**Texto fornecido**
──────────────────────────────

Willian Arão hoje permite que o Flamengo ataque o tempo todo. Assim, se tornou imprescindível.
Complemento: explorando melhor a participação de Arão na saída de bola e na construção do jogo ofensivo do Flamengo
Jorge Jesus gosta de usar a “saída de três” em algumas situações para conseguir superioridade numérica contra o adversário logo na saída de bola. Com isso, Arão recua entre os zagueiros para iniciar o jogo junto com eles e com o goleiro. Com o tempo, ele foi se acostumando e ficando mais confortável nesse posicionamento. Um movimento mal feito de recuo para tomar o lugar de um zagueiro avançando, inclusive, foi a origem do “Tá mal, Arão”, mas esses elementos foram sendo incorporados ao seu jogo de forma natural.
A mudança na sua dinâmica de jogo fica claríssima quando comparamos a região do campo de onde se originavam seus passes com Abel Braga e com Jorge Jesus no comando. Menos passes no ataque, mais passes na defesa e uma enorme participação no meio-campo.
Uma opção extremamente confiável para virar o jogo
O primeiro passe para iniciar a jogada é fundamental. No momento em que a bola sai limpa lá de trás, vai desorganizando o adversário e a jogada consegue chegar limpa lá na frente. Mesmo jogando recuado, Arão é fundamental para a fluidez do ataque rubro-negro.
O segredo nessa etapa é paciência. Às vezes, a bola circula de um lado para o outro até encontrar a brecha para avançar. Com isso, a quantidade de passes feitos por Arão por jogo aumentou 15%, mas o percentual de passes para frente caiu de 77% para 73%. Mesmo com um percentual um pouco menor, em números absolutos, Arão dá mais passes para frente com Jesus (39 por jogo) do que dava antes (35.8). O percentual de acerto, que já era muito bom, subiu um pouco, de 89.7% para 91.9%.

──────────────────────────────

Conteúdo transcrito das páginas
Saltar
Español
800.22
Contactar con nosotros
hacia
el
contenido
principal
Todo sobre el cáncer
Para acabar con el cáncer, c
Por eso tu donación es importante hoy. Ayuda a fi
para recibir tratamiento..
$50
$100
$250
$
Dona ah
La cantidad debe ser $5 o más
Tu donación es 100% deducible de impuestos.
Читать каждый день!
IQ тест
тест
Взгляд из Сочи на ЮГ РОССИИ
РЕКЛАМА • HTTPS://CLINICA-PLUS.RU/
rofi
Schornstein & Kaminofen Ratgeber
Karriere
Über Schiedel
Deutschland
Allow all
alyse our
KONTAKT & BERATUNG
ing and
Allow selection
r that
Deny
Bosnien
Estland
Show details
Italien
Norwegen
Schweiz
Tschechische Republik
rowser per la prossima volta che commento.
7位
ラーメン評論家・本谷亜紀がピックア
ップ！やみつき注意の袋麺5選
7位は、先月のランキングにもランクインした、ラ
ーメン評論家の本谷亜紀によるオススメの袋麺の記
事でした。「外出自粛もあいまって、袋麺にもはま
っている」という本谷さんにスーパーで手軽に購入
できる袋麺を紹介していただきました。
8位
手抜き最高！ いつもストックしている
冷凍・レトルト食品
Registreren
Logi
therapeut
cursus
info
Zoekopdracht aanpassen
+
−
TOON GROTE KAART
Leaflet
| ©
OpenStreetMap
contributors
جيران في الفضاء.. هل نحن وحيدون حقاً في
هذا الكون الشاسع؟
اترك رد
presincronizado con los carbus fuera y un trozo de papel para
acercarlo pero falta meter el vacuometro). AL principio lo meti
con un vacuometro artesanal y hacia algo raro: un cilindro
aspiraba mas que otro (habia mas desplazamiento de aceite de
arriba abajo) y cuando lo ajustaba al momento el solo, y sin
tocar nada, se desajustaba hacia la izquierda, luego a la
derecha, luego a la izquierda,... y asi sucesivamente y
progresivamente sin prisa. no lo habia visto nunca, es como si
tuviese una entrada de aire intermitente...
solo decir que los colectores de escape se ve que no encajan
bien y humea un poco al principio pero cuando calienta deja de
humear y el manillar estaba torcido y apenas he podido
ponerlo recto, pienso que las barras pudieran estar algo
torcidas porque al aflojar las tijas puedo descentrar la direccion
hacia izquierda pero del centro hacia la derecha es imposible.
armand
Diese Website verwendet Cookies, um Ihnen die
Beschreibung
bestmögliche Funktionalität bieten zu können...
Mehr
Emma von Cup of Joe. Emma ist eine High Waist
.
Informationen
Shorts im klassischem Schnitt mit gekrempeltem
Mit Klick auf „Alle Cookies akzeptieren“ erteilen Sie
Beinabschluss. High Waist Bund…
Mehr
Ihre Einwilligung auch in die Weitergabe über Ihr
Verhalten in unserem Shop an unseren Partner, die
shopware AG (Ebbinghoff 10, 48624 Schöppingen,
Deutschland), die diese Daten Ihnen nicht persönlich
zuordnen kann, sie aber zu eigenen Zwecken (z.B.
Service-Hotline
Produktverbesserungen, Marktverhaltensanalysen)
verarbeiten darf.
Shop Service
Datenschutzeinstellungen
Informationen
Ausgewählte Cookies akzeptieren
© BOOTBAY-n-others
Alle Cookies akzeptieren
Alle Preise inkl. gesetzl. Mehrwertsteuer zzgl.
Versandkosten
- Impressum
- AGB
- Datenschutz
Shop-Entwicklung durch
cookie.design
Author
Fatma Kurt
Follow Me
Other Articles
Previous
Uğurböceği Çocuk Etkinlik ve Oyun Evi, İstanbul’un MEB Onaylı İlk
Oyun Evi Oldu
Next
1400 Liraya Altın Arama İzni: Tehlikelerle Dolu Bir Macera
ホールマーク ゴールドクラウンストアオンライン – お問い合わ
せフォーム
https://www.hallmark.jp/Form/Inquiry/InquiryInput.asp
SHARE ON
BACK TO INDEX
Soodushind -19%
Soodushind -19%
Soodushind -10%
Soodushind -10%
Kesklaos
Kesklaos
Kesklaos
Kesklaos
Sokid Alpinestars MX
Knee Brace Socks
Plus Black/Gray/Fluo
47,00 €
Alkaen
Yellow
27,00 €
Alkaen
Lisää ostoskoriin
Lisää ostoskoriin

──────────────────────────────

**Enunciado 1**
De acordo com o texto sobre Willian Arão, quantos passes para frente ele dá por jogo sob o comando de Jorge Jesus?
**Enunciado 2**
Prossiga com o texto sobre Willian Arão no Flamengo a partir do ponto em que ele termina.
Os dados não são necessários para realizar as tarefas.

**Resposta 1**
Com Jorge Jesus, Arão dá 39 passes para frente por jogo.

**Resposta 2**
Leia também: Um Flamengo que não abdica da sua forma de jogo
Conforme o Flamengo avança e se estabelece no campo de ataque, forçando o adversário a recuar, Arão se desgruda dos zagueiros e passa a ser uma opção de passe pelo meio para girar o jogo. Aí vem a maior diferença nas estatísticas e a principal melhora técnica trazida por Jorge Jesus: o passe longo. Arão fazia 0.7 passes longos por jogo com Abel e passou a fazer 1.2 com Jesus. O mais impressionante: acertava 70% e passou a acertar 93%!!!
Ele virou uma opção extremamente confiável para virar o jogo de um lado para o outro, variando a forma de atacar e tentando pegar os adversários desprevenidos. Com essa nova ferramenta em seu repertório, Arão foi se tornando cada vez mais importante. Por fim, se hoje o seu maior destaque é o controle dos espaços no meio-campo sem a bola, podemos dizer também que com bola o camisa 5 vem se tornando cada vez mais completo. Tá bem demais!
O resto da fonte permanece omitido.